Automatic identification of seismic faults via integrating Residual Network-50 residual blocks and convolutional block attention modules

• Published in: Applied geophysics Vol. 20; no. 1; pp. 20 - 35
• Main Authors: Wang, Xin-Wei, Shi, Su-Zhen, Yao, Xu-Jun, Pei, Jin-Bo, Wang, Yi-Fan, Yang, Han-Bo, Liu, Dan-Qing
• Format: Journal Article
• Language: English
• Published: Berlin/Heidelberg Springer Berlin Heidelberg 01.03.2023; Springer Nature B.V
• Subjects: Artificial neural networks; Data augmentation; Earth and Environmental Science; Earth Sciences; Fault detection; Fault lines; Geophysics/Geodesy; Geotechnical Engineering & Applied Earth Sciences; Human error; Identification; Identification methods; Machine learning; Modules; Neural networks; Seismic data; Seismic Interpretation; Seismological data; deep learning; residual network; attention mechanism; convolutional neural network; fault identification
• ISSN: 1672-7975; 1993-0658
• DOI: 10.1007/s11770-023-1014-2

Traditional fault identification involves manual marking by geological interpreters, which is time consuming, inefficient, and prone to human error.
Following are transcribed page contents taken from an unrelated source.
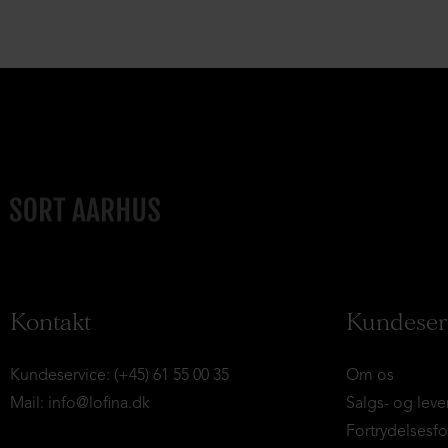
Kontakt
Kundeser
Kundeservice: (+45) 61 55 00 35
Om os
Mail:
info@lofina.dk
Salgs- og leve
Fortrydelsesf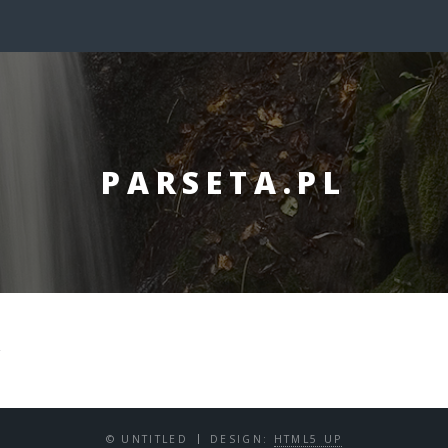
PARSETA.PL
x
© UNTITLED
DESIGN:
HTML5 UP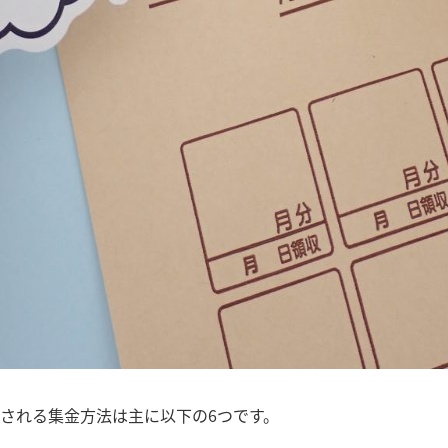
される集金方法は主に以下の6つです。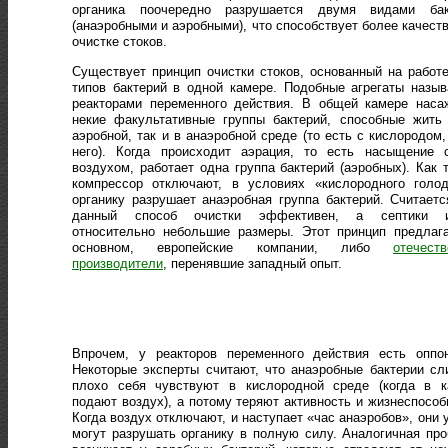
органика поочередно разрушается двумя видами бак
(анаэробными и аэробными), что способствует более качест
очистке стоков.
Существует принцип очистки стоков, основанный на работ
типов бактерий в одной камере. Подобные агрегаты назы
реакторами переменного действия. В общей камере наса
некие факультативные группы бактерий, способные жить
аэробной, так и в анаэробной среде (то есть с кислородом,
него). Когда происходит аэрация, то есть насыщение с
воздухом, работает одна группа бактерий (аэробных). Как 
компрессор отключают, в условиях «кислородного голод
органику разрушает анаэробная группа бактерий. Считаетс
данный способ очистки эффективен, а септики 
относительно небольшие размеры. Этот принцип предлаг
основном, европейские компании, либо
отечест
производители
, перенявшие западный опыт.
Впрочем, у реакторов переменного действия есть оппон
Некоторые эксперты считают, что анаэробные бактерии с
плохо себя чувствуют в кислородной среде (когда в к
подают воздух), а потому теряют активность и жизнеспособ
Когда воздух отключают, и наступает «час анаэробов», они 
могут разрушать органику в полную силу. Аналогичная пр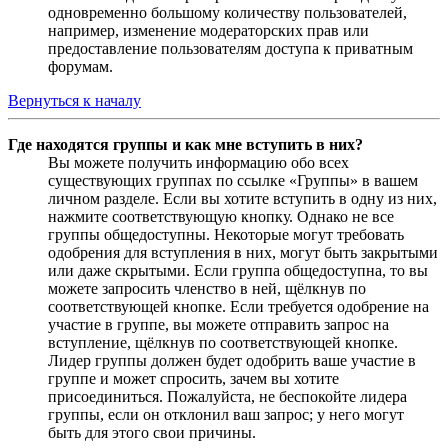
одновременно большому количеству пользователей,
например, изменение модераторских прав или
предоставление пользователям доступа к приватным
форумам.
Вернуться к началу
Где находятся группы и как мне вступить в них?
Вы можете получить информацию обо всех
существующих группах по ссылке «Группы» в вашем
личном разделе. Если вы хотите вступить в одну из них,
нажмите соответствующую кнопку. Однако не все
группы общедоступны. Некоторые могут требовать
одобрения для вступления в них, могут быть закрытыми
или даже скрытыми. Если группа общедоступна, то вы
можете запросить членство в ней, щёлкнув по
соответствующей кнопке. Если требуется одобрение на
участие в группе, вы можете отправить запрос на
вступление, щёлкнув по соответствующей кнопке.
Лидер группы должен будет одобрить ваше участие в
группе и может спросить, зачем вы хотите
присоединиться. Пожалуйста, не беспокойте лидера
группы, если он отклонил ваш запрос; у него могут
быть для этого свои причины.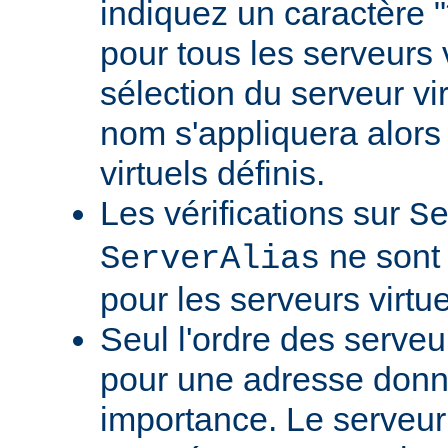
indiquez un caractère
pour tous les serveurs v
sélection du serveur vi
nom s'appliquera alors 
virtuels définis.
Les vérifications sur
S
ne sont 
ServerAlias
pour les serveurs virtue
Seul l'ordre des serveu
pour une adresse don
importance. Le serveur 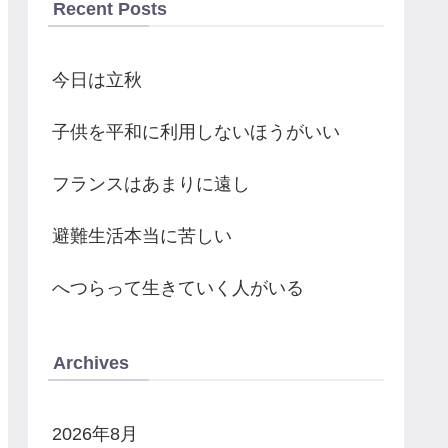
Recent Posts
今日は立秋
子供を平和に利用しないほうがいい
フランスはあまりに遠し
避難生活本当に苦しい
へつらって生きていく人がいる
Archives
2026年8月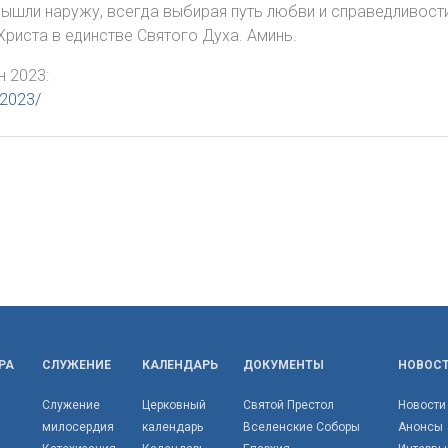
ышли наружу, всегда выбирая путь любви и справедливости
риста в единстве Святого Духа. Аминь.
н 2023:
-2023/
РА
СЛУЖЕНИЕ
КАЛЕНДАРЬ
ДОКУМЕНТЫ
НОВОС
Служение
Церковный
Святой Престол
Новости
милосердия
календарь
Вселенские Соборы
Анонсы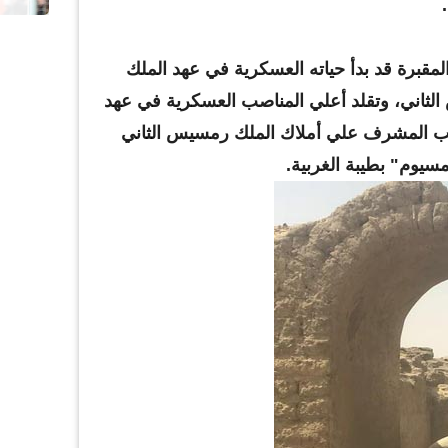
قبرة قد بدأ حياته العسكرية في عهد الملك
الثاني، وتقلد أعلي المناصب العسكرية في عهد
ب المشرف علي أملاك الملك رمسيس الثاني
سيوم" بطيبة الغربية.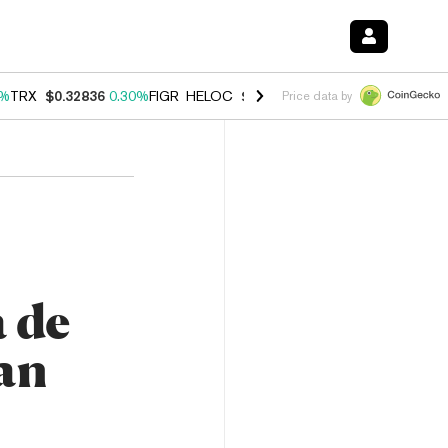
0%
TRX
$0.32836
0.30%
FIGR_HELOC
$1.007
-2.70%
HYPE
$54.58
-3
Price data by
a de
úan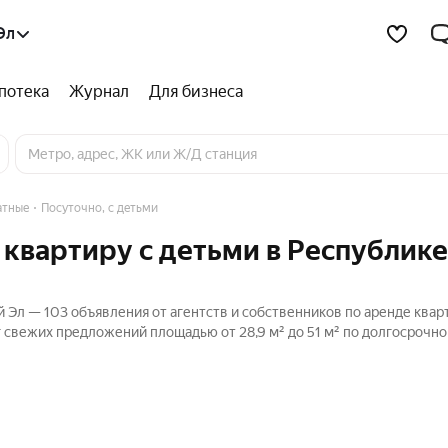
Эл
потека
Журнал
Для бизнеса
атные
Посуточно, с детьми
 квартиру с детьми в Республике
 Эл — 103 объявления от агентств и собственников по аренде квар
г свежих предложений площадью от 28,9 м² до 51 м² по долгосрочно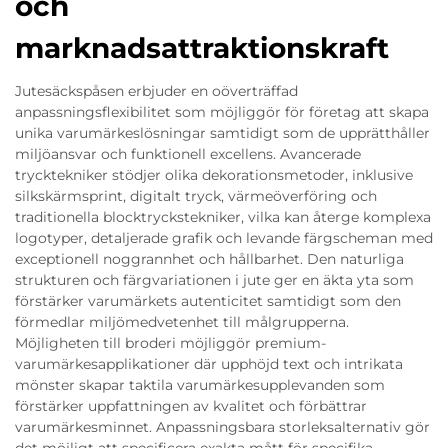
och
marknadsattraktionskraft
Jutesäckspåsen erbjuder en oöverträffad
anpassningsflexibilitet som möjliggör för företag att skapa
unika varumärkeslösningar samtidigt som de upprätthåller
miljöansvar och funktionell excellens. Avancerade
trycktekniker stödjer olika dekorationsmetoder, inklusive
silkskärmsprint, digitalt tryck, värmeöverföring och
traditionella blocktryckstekniker, vilka kan återge komplexa
logotyper, detaljerade grafik och levande färgscheman med
exceptionell noggrannhet och hållbarhet. Den naturliga
strukturen och färgvariationen i jute ger en äkta yta som
förstärker varumärkets autenticitet samtidigt som den
förmedlar miljömedvetenhet till målgrupperna.
Möjligheten till broderi möjliggör premium-
varumärkesapplikationer där upphöjd text och intrikata
mönster skapar taktila varumärkesupplevanden som
förstärker uppfattningen av kvalitet och förbättrar
varumärkesminnet. Anpassningsbara storleksalternativ gör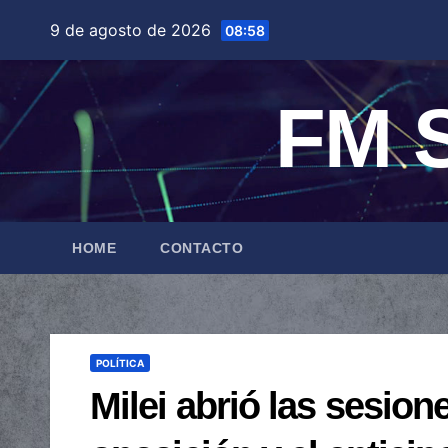
Saltar
9 de agosto de 2026
08:58
al
contenido
FM S
HOME
CONTACTO
POLÍTICA
Milei abrió las sesion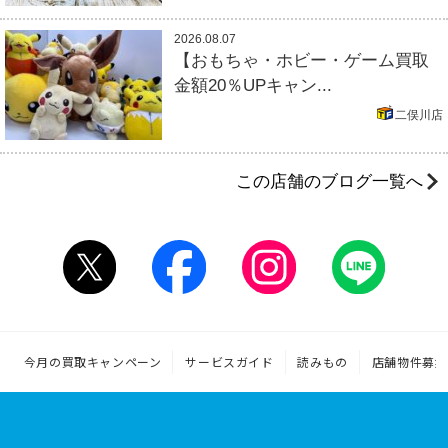
2026.08.07
【おもちゃ・ホビー・ゲーム買取
金額20％UPキャン...
二俣川店
この店舗のブログ一覧へ
今月の買取キャンペーン
サービスガイド
読みもの
店舗物件募集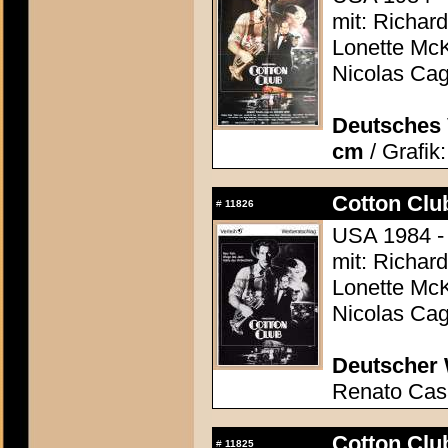
mit: Richar
Lonette Mc
Nicolas Cag
Deutsches 
cm
/ Grafik
Cotton Club
#
11826
USA 1984 - 
mit: Richar
Lonette Mc
Nicolas Cag
Deutscher 
Renato Casa
Cotton Club
#
11825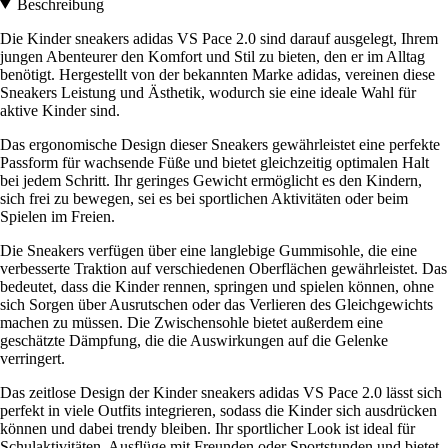
Beschreibung
Die Kinder sneakers adidas VS Pace 2.0 sind darauf ausgelegt, Ihrem
jungen Abenteurer den Komfort und Stil zu bieten, den er im Alltag
benötigt. Hergestellt von der bekannten Marke adidas, vereinen diese
Sneakers Leistung und Ästhetik, wodurch sie eine ideale Wahl für
aktive Kinder sind.
Das ergonomische Design dieser Sneakers gewährleistet eine perfekte
Passform für wachsende Füße und bietet gleichzeitig optimalen Halt
bei jedem Schritt. Ihr geringes Gewicht ermöglicht es den Kindern,
sich frei zu bewegen, sei es bei sportlichen Aktivitäten oder beim
Spielen im Freien.
Die Sneakers verfügen über eine langlebige Gummisohle, die eine
verbesserte Traktion auf verschiedenen Oberflächen gewährleistet. Das
bedeutet, dass die Kinder rennen, springen und spielen können, ohne
sich Sorgen über Ausrutschen oder das Verlieren des Gleichgewichts
machen zu müssen. Die Zwischensohle bietet außerdem eine
geschätzte Dämpfung, die die Auswirkungen auf die Gelenke
verringert.
Das zeitlose Design der Kinder sneakers adidas VS Pace 2.0 lässt sich
perfekt in viele Outfits integrieren, sodass die Kinder sich ausdrücken
können und dabei trendy bleiben. Ihr sportlicher Look ist ideal für
Schulaktivitäten, Ausflüge mit Freunden oder Sportstunden und bietet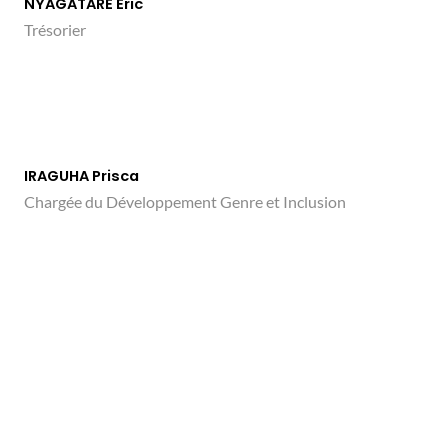
NYAGATARE Eric
Trésorier
IRAGUHA Prisca
Chargée du Développement Genre et Inclusion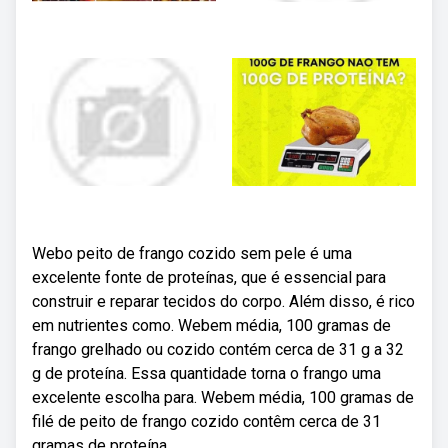
Webo peito de frango cozido sem pele é uma
excelente fonte de proteínas, que é essencial para
construir e reparar tecidos do corpo. Além disso, é rico
em nutrientes como. Webem média, 100 gramas de
frango grelhado ou cozido contém cerca de 31 g a 32
g de proteína. Essa quantidade torna o frango uma
excelente escolha para. Webem média, 100 gramas de
filé de peito de frango cozido contêm cerca de 31
gramas de proteína.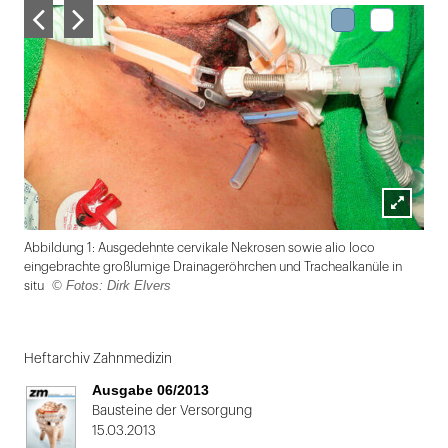
Lightbox
Abbildung 1: Ausgedehnte cervikale Nekrosen sowie alio loco
öffnen
eingebrachte großlumige Drainageröhrchen und Trachealkanüle in
© Fotos: Dirk Elvers
situ
Folie
1
Heftarchiv Zahnmedizin
von
Ausgabe 06/2013
2
Bausteine der Versorgung
15.03.2013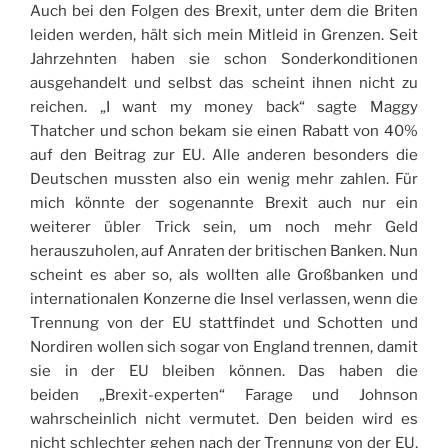
Auch bei den Folgen des Brexit, unter dem die Briten
leiden werden, hält sich mein Mitleid in Grenzen. Seit
Jahrzehnten haben sie schon Sonderkonditionen
ausgehandelt und selbst das scheint ihnen nicht zu
reichen. „I want my money back“ sagte Maggy
Thatcher und schon bekam sie einen Rabatt von 40%
auf den Beitrag zur EU. Alle anderen besonders die
Deutschen mussten also ein wenig mehr zahlen. Für
mich könnte der sogenannte Brexit auch nur ein
weiterer übler Trick sein, um noch mehr Geld
herauszuholen, auf Anraten der britischen Banken. Nun
scheint es aber so, als wollten alle Großbanken und
internationalen Konzerne die Insel verlassen, wenn die
Trennung von der EU stattfindet und Schotten und
Nordiren wollen sich sogar von England trennen, damit
sie in der EU bleiben können. Das haben die
beiden „Brexit-experten“ Farage und Johnson
wahrscheinlich nicht vermutet. Den beiden wird es
nicht schlechter gehen nach der Trennung von der EU,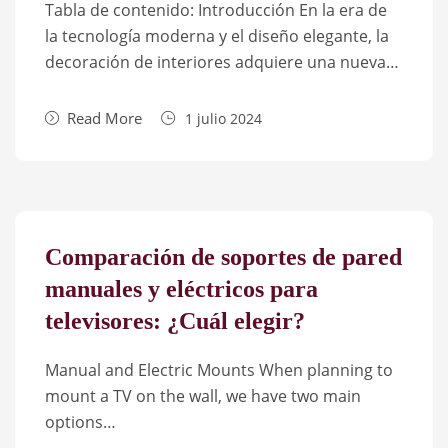
Tabla de contenido: Introducción En la era de
la tecnología moderna y el diseño elegante, la
decoración de interiores adquiere una nueva…
Read More
1 julio 2024
Comparación de soportes de pared
manuales y eléctricos para
televisores: ¿Cuál elegir?
Manual and Electric Mounts When planning to
mount a TV on the wall, we have two main
options…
To address these issues and increase the accuracy of fault identification, a deep-learning-based fault identification method is proposed that uses an attention mechanism to focus on target features. A convolutional block attention module (CBAM) is used in the decoding layer of the U-Net network, and a ResNet-50 residual block is used in the encoding layer. Consequently, a fault identification method based on convolutional neural networks is established and referred to as Res-CBAM-UNet. To enhance the generalization ability of the network model, data augmentation on synthetic seismic data and their corresponding fault labels was performed, and the model was trained using the newly generated training dataset as the input. Subsequently, the model was compared and analyzed with CBAM-UNet, ResNet34-UNet, and ResNet50-UNet networks and tested using the seismic data from actual working areas. Results reveal that the designed Res-CBAM-UNet network has good fault identification performance with high continuity of identified faults and computational efficiency.